Senior Vice President of Military at Boingo Wireless
Advancing Mission Critical and Quality of Life Communications on U.S. Military Bases
- 5 min read
Coast to coast and around the world, base commands are adopting base-wide wireless networks that keep troops seamlessly connected in their living quarters, training areas, classrooms and command centers.
Ensuring reliable, secure, flexible communication networks that support mission-critical programs and quality of life on base is complicated. Demand for real-time data, faster speeds and advanced training applications require next generation technology. The solution is integrating seamless 5G and Wi-Fi networks on military bases.
“Military training and education are evolving with new technologies and exercises, including virtual training drills, interactive simulations and advanced online coursework. These advanced digital training programs require strong, secure network infrastructure throughout the base,” said Rebecca Gray, senior vice president of military at Boingo Wireless, a leading provider of connectivity solutions for the U.S. military. Col. Gray also serves as vice wing commander, 111th Attack Wing at Biddle Air National Guard Base.
Sheppard Air Force Base, the largest and most diverse training base in air education and training command, recently installed an advanced Wi-Fi network throughout its training facilities, classrooms and dormitories to provide immersive learning experiences for both technical and flying training. Launching fast Wi-Fi connectivity enhances the professional military education the base provides for pilots and the airmen overseeing avionics maintenance, flight equipment, fuels, aerospace ground equipment, civil and electrical engineering, and telecommunications.
At Naval Air Station Whidbey Island, 5G is powering critical operational use cases. A new private 5G network connects aviation hangars, warehouses, flight line operations, AR/VR operations and training, asset tracking and advanced supply chain management. Private 5G networks are designed with dedicated wireless bandwidth to provide enhanced security, coverage, capacity and speed—key elements for securely connecting next generation military communications and base operations. Private networks operate independently of public cellular networks to connect more devices and run data-heavy applications.
Beyond mission critical communications, 5G and Wi-Fi can create significant improvements in the quality of life for service members and their families. With high-speed internet access, troops can stay connected with family and friends and enjoy everyday things many of us take for granted like streaming a football game, sending an email or playing the latest video game.
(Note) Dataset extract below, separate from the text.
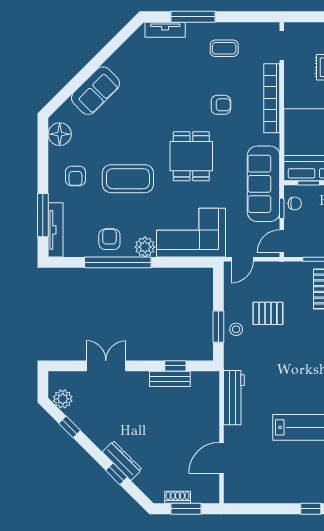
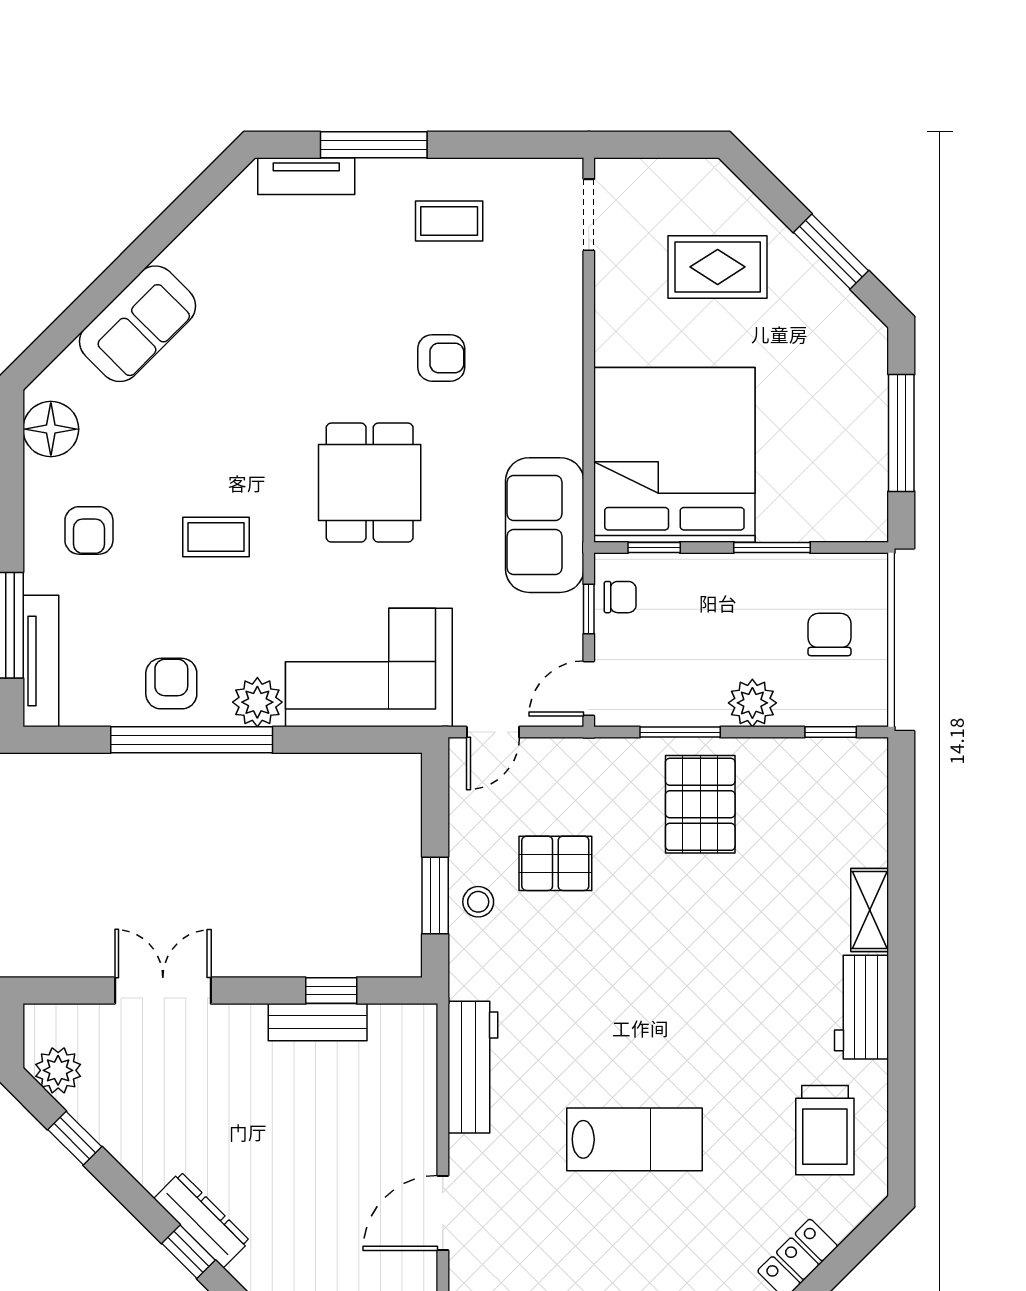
bookcase: (272, 98) -> (565, 342), removed
coffee table: (128, 179) -> (216, 537), width x0.54, depth x0.58
sofa: (264, 184) -> (545, 525), width x0.73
More than 85 Army, Air Force, Marine Corps, Navy and Homeland Security Training Center locations have equipped their bases with Boingo Wi-Fi to give troops instant internet service and support quality of life programs.
Due to the mobility of troops, wireless networks must transcend geographical limitations. Troops who sign up for Boingo Wi-Fi at one base can use the same account as they move to other Boingo-connected bases around the world. The service also works in common areas and recreational facilities. Whether a relocation, deployment or training in an austere environment, where troops go Boingo Wi-Fi follows.
“At Boingo, we believe it should be a basic requirement that troops have access to high-quality Wi-Fi where they live on base. It should also be a basic requirement that the wireless service moves with them. No hassle, no geographical limits,” said Gray.
With base-wide 5G and Wi-Fi, military installations are becoming smart cities of their own. By ensuring connectivity across the entire base, military personnel can fulfill their missions and maintain the U.S. military’s technological advantage.